Format all of the lines below as a Markdown table with two columns, Row and Line text, numbering each row, skipping blank lines, and leaving out the pictures.

####################

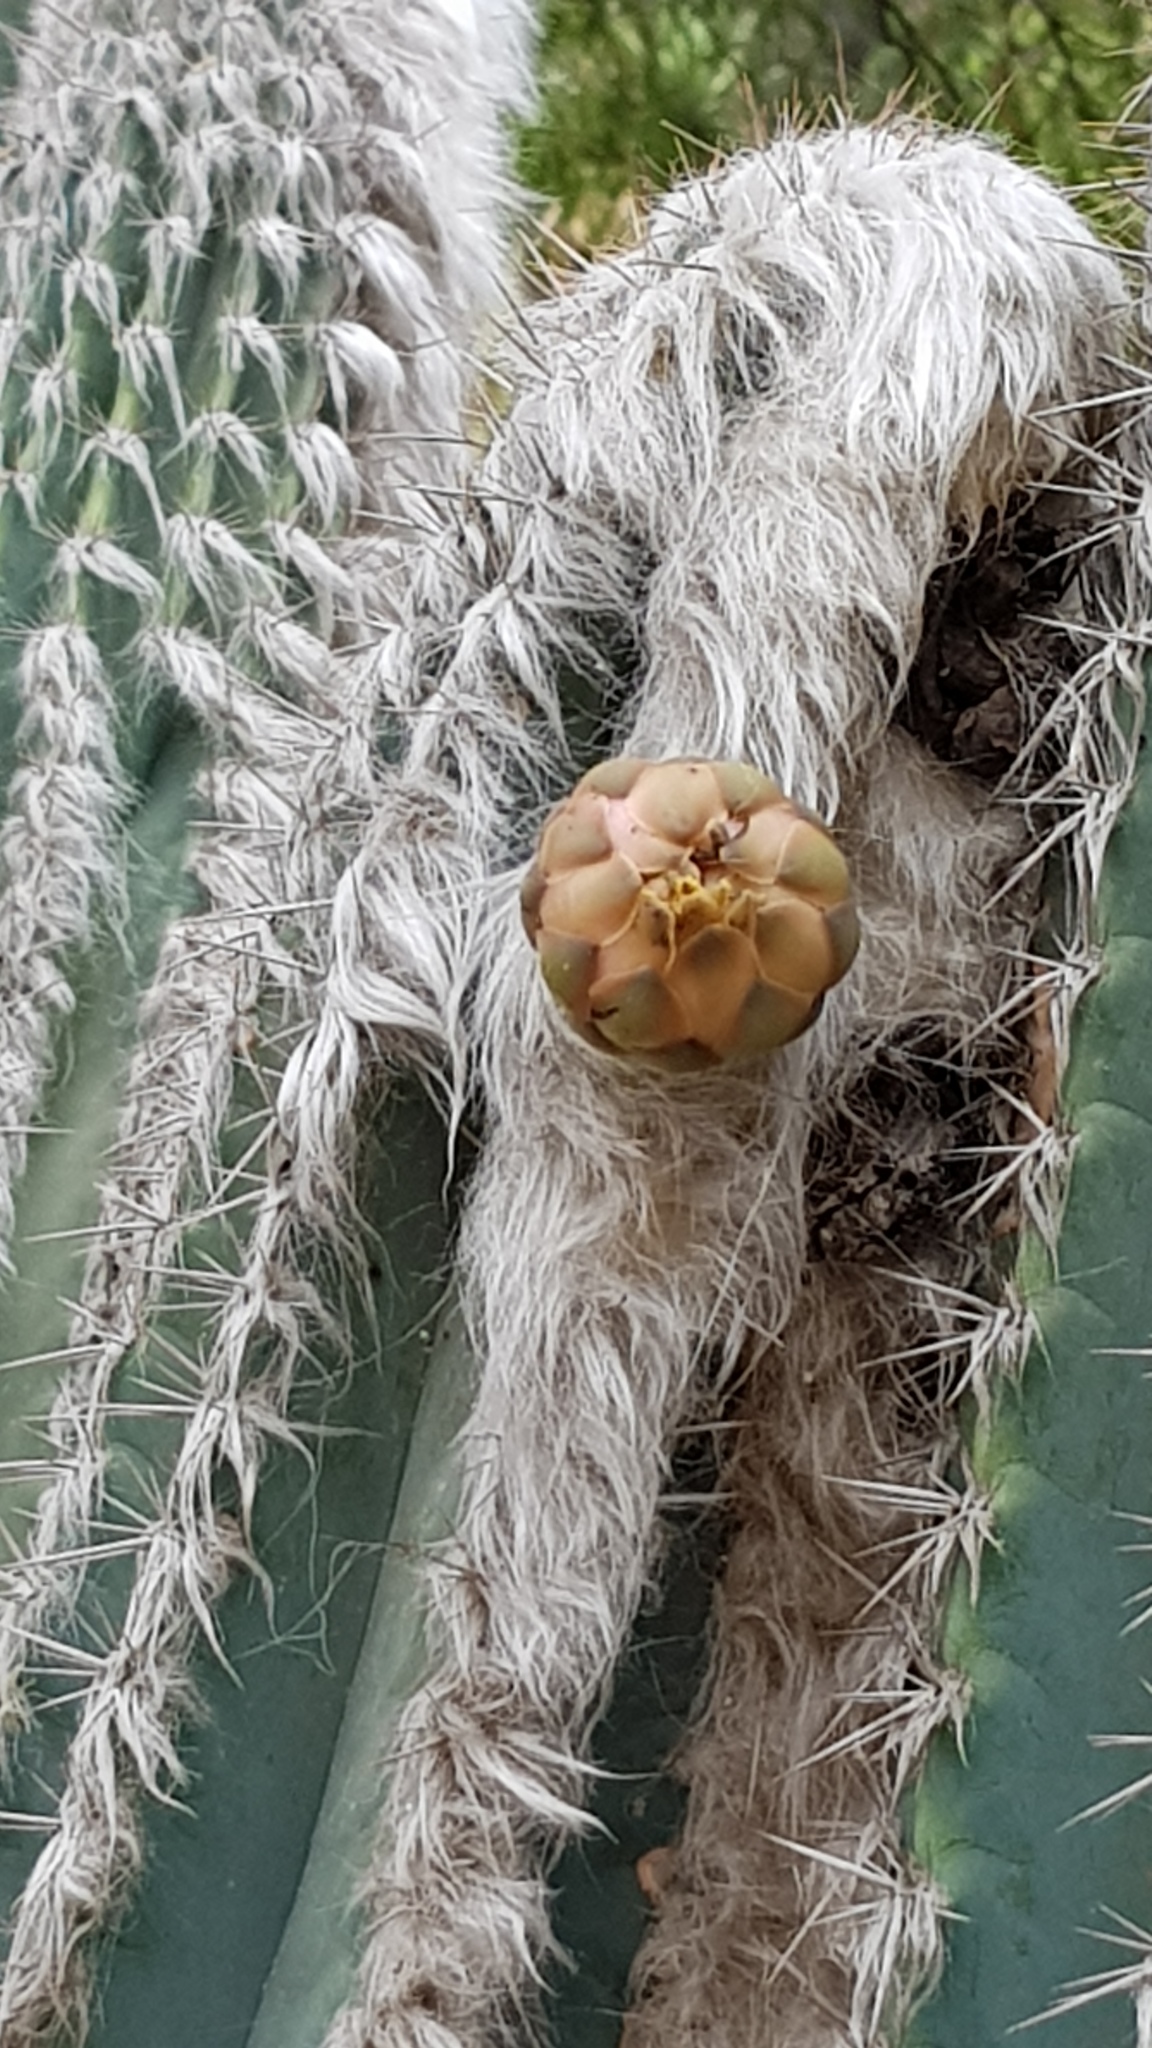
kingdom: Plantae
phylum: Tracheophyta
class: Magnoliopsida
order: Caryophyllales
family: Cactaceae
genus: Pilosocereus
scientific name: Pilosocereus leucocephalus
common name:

####################

ANSWER TO THE EXERCISE:
| Row | Line text |
|---|---|
| 1 | kingdom: Plantae |
| 2 | phylum: Tracheophyta |
| 3 | class: Magnoliopsida |
| 4 | order: Caryophyllales |
| 5 | family: Cactaceae |
| 6 | genus: Pilosocereus |
| 7 | scientific name: Pilosocereus leucocephalus |
| 8 | common name: |